[Saved data entries]
-----

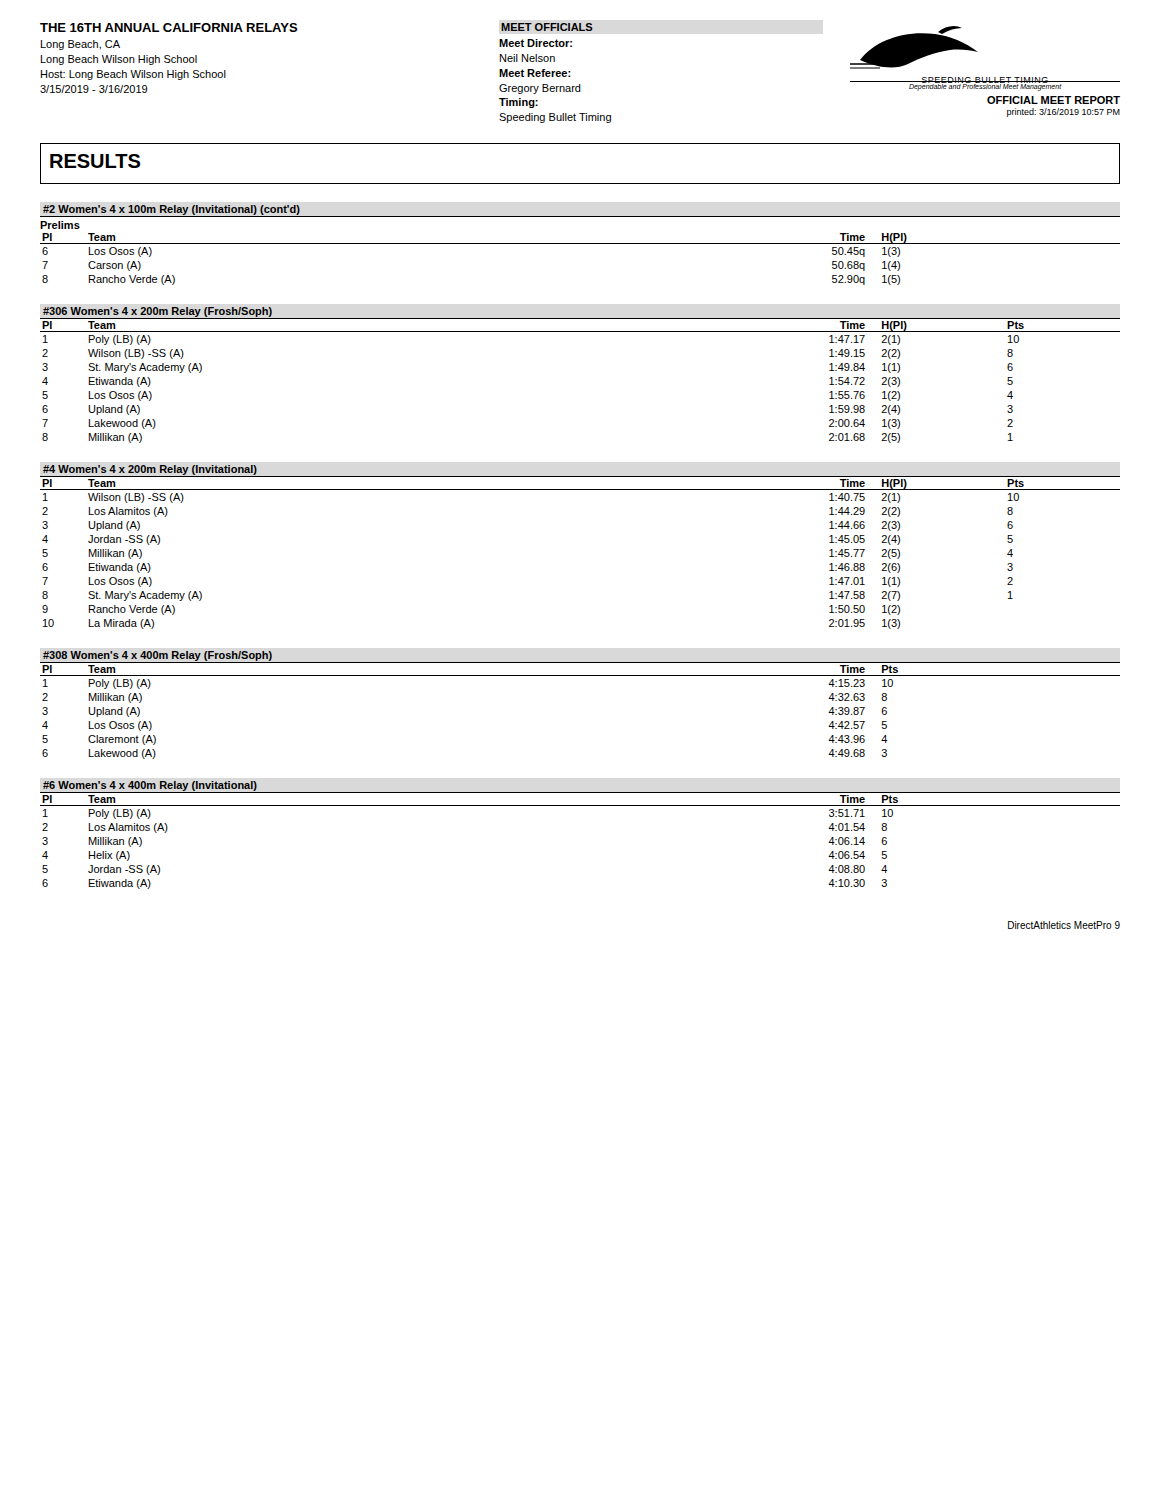THE 16TH ANNUAL CALIFORNIA RELAYS
Long Beach, CA
Long Beach Wilson High School
Host: Long Beach Wilson High School
3/15/2019 - 3/16/2019
MEET OFFICIALS
Meet Director:
Neil Nelson
Meet Referee:
Gregory Bernard
Timing:
Speeding Bullet Timing
SPEEDING BULLET TIMING
Dependable and Professional Meet Management
OFFICIAL MEET REPORT
printed: 3/16/2019 10:57 PM
RESULTS
#2 Women's 4 x 100m Relay (Invitational) (cont'd)
Prelims
| Pl | Team | Time | H(Pl) | |
| --- | --- | --- | --- | --- |
| 6 | Los Osos (A) | 50.45q | 1(3) | |
| 7 | Carson (A) | 50.68q | 1(4) | |
| 8 | Rancho Verde (A) | 52.90q | 1(5) | |
#306 Women's 4 x 200m Relay (Frosh/Soph)
| Pl | Team | Time | H(Pl) | Pts |
| --- | --- | --- | --- | --- |
| 1 | Poly (LB) (A) | 1:47.17 | 2(1) | 10 |
| 2 | Wilson (LB) -SS (A) | 1:49.15 | 2(2) | 8 |
| 3 | St. Mary's Academy (A) | 1:49.84 | 1(1) | 6 |
| 4 | Etiwanda (A) | 1:54.72 | 2(3) | 5 |
| 5 | Los Osos (A) | 1:55.76 | 1(2) | 4 |
| 6 | Upland (A) | 1:59.98 | 2(4) | 3 |
| 7 | Lakewood (A) | 2:00.64 | 1(3) | 2 |
| 8 | Millikan (A) | 2:01.68 | 2(5) | 1 |
#4 Women's 4 x 200m Relay (Invitational)
| Pl | Team | Time | H(Pl) | Pts |
| --- | --- | --- | --- | --- |
| 1 | Wilson (LB) -SS (A) | 1:40.75 | 2(1) | 10 |
| 2 | Los Alamitos (A) | 1:44.29 | 2(2) | 8 |
| 3 | Upland (A) | 1:44.66 | 2(3) | 6 |
| 4 | Jordan -SS (A) | 1:45.05 | 2(4) | 5 |
| 5 | Millikan (A) | 1:45.77 | 2(5) | 4 |
| 6 | Etiwanda (A) | 1:46.88 | 2(6) | 3 |
| 7 | Los Osos (A) | 1:47.01 | 1(1) | 2 |
| 8 | St. Mary's Academy (A) | 1:47.58 | 2(7) | 1 |
| 9 | Rancho Verde (A) | 1:50.50 | 1(2) | |
| 10 | La Mirada (A) | 2:01.95 | 1(3) | |
#308 Women's 4 x 400m Relay (Frosh/Soph)
| Pl | Team | Time | Pts | |
| --- | --- | --- | --- | --- |
| 1 | Poly (LB) (A) | 4:15.23 | 10 | |
| 2 | Millikan (A) | 4:32.63 | 8 | |
| 3 | Upland (A) | 4:39.87 | 6 | |
| 4 | Los Osos (A) | 4:42.57 | 5 | |
| 5 | Claremont (A) | 4:43.96 | 4 | |
| 6 | Lakewood (A) | 4:49.68 | 3 | |
#6 Women's 4 x 400m Relay (Invitational)
| Pl | Team | Time | Pts | |
| --- | --- | --- | --- | --- |
| 1 | Poly (LB) (A) | 3:51.71 | 10 | |
| 2 | Los Alamitos (A) | 4:01.54 | 8 | |
| 3 | Millikan (A) | 4:06.14 | 6 | |
| 4 | Helix (A) | 4:06.54 | 5 | |
| 5 | Jordan -SS (A) | 4:08.80 | 4 | |
| 6 | Etiwanda (A) | 4:10.30 | 3 | |
DirectAthletics MeetPro 9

-----

Go through the entries above and say how many lines include the word "High". Give the number only.

Written answer: 2